In a critical endorsement for so-called “immunity passports,” Sweden plans to join Denmark and the United States by this summer in requiring that travelers, especially international travelers, to carry so-called immunity passports proving they’ve either been vaccinated or recently tested or both, according to Bloomberg. The decision suggests that pretty soon, all of Scandinavia will be using this new big government method of tracking people’s medical records and separating them on to “lists”.

As far as we know, they might soon become so ubiquitous that the industry forgets to scrap the practice once COVID numbers decline.

On Thursday we noted that American Airlines is expanding use of an app that stores proof of whether you have tested negative within days of the flight – a move that which will impact travelers moving to and from a handful of countries in South America, along with a few others. In addition, the airline will now accept mobile health wallet Verifly at all of its airports in the US. Travelers will need to prove ‘immunity’ for both direct and connecting flights from the carrier’s US airports to the UK, Canada, Chile, Colombia, El Salvador, Guatemala, Honduras, and Jamaica.

Here’s some more information about the “mobile health wallet,” which allows customers to upload their COVID test and/or vaccination results to the app for free use on their phone.

A few weeks ago, Denmark introduced “Immunity Passports” after the government reportedly created an in-house app.

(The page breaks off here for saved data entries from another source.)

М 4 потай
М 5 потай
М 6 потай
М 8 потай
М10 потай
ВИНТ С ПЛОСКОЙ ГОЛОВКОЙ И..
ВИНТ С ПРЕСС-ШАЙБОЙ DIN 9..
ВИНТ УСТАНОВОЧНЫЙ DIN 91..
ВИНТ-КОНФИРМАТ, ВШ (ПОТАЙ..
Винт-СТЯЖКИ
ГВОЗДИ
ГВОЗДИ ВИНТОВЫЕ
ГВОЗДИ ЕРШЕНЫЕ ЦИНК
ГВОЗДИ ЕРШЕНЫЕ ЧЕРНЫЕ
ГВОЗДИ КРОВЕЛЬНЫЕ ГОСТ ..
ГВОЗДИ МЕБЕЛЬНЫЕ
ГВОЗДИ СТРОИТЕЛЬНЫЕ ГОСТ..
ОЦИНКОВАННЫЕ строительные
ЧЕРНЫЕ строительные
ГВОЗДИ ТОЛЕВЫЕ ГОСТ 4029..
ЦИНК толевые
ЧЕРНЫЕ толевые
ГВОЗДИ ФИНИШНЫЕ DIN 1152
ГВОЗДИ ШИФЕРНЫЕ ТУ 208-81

Proof of immunity will be issued via the Danish eHealth Portal, with a government issued login, and will be a ‘self-print’ document.

Meanwhile, Sweden will be following Denmark in offering a digital coronavirus passport by the summer to show whether people have had a vaccination, raising questions about whether the rest of Europe will follow.

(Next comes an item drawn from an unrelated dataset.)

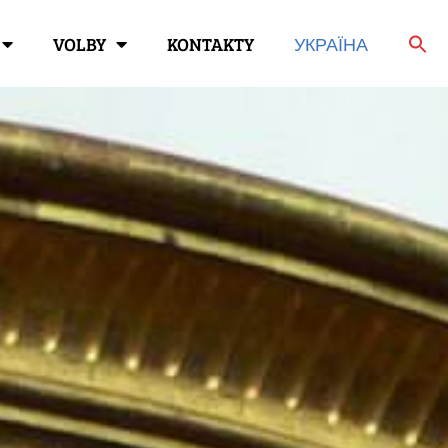
VOLBY
KONTAKTY
УКРАЇНА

It should be easy for the one issuing the certificate, the one using it, and the one controlling it,” said Anders Ygeman, Sweden’s Minster for Digital Development, after the country announced on Thursday that it would begin preparing the digital infrastructure to handle the verification process for who has or hasn’t received vaccinations. Globally, Sweden says it wants to play a bigger role in developing these standards.

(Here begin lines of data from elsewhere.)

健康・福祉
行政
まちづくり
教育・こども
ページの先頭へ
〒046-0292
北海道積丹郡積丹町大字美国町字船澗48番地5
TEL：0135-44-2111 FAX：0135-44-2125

Sweden likely won’t be the last country to adopt the “vaccine passport” methodology: British officials have reportedly started work on a “vaccine passport” as Greece prepares to waive quarantine rules for tourists who can prove that they have been inoculated against coronavirus. The Foreign Office, Department for Transport and Department of Health and Social Care are working on plans, according to a report in the Times.